= PROVIDED RECORDS =
□ □ □ □ □ □ □

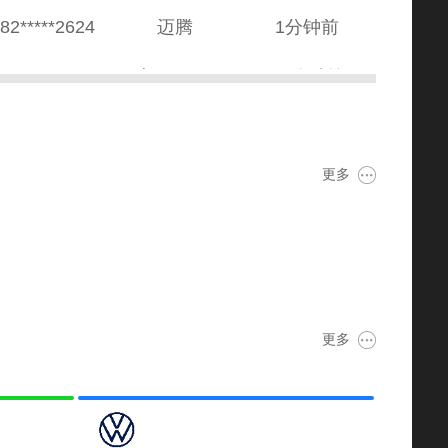
38*****8569
本田CR-V
10分钟前
89*****5687
雅阁
2分钟前
82*****2235
哈弗H6
1小时20分钟前
更多
39*****4138
英朗
1小时16分钟前
81*****5020
朗逸
1天前
39*****4318
奥迪A8
12分钟前
更多
80*****3064
宝马7系
22分钟前
52*****8888
宝马Z4
20分钟前
34*****6284
奥迪A6L
15分钟前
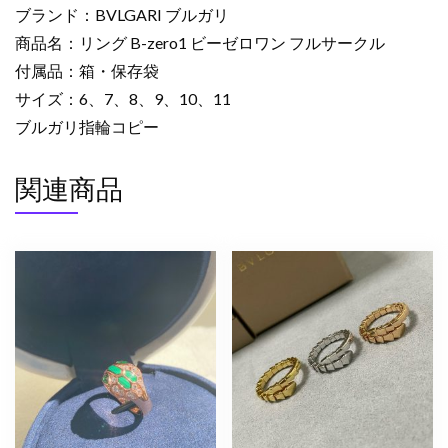
グ
ブランド：BVLGARI ブルガリ
B-
商品名：リング B-zero1 ビーゼロワン フルサークル
zero1
付属品：箱・保存袋
ビ
サイズ：6、7、8、9、10、11
ー
ゼ
ブルガリ指輪コピー
ロ
ワ
関連商品
ン
フ
ル
サ
ー
ク
ル
2523219
ブ
ル
ガ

□ □ □ □ □ □ □

= INSTRUCTION =
Print every entry word for word; omit the pictures.

= COMPLETED TASK =
38*****8569
本田CR-V
10分钟前
89*****5687
雅阁
2分钟前
82*****2235
哈弗H6
1小时20分钟前
更多
39*****4138
英朗
1小时16分钟前
81*****5020
朗逸
1天前
39*****4318
奥迪A8
12分钟前
更多
80*****3064
宝马7系
22分钟前
52*****8888
宝马Z4
20分钟前
34*****6284
奥迪A6L
15分钟前
グ
ブランド：BVLGARI ブルガリ
B-
商品名：リング B-zero1 ビーゼロワン フルサークル
zero1
付属品：箱・保存袋
ビ
サイズ：6、7、8、9、10、11
ー
ゼ
ブルガリ指輪コピー
ロ
ワ
関連商品
ン
フ
ル
サ
ー
ク
ル
2523219
ブ
ル
ガ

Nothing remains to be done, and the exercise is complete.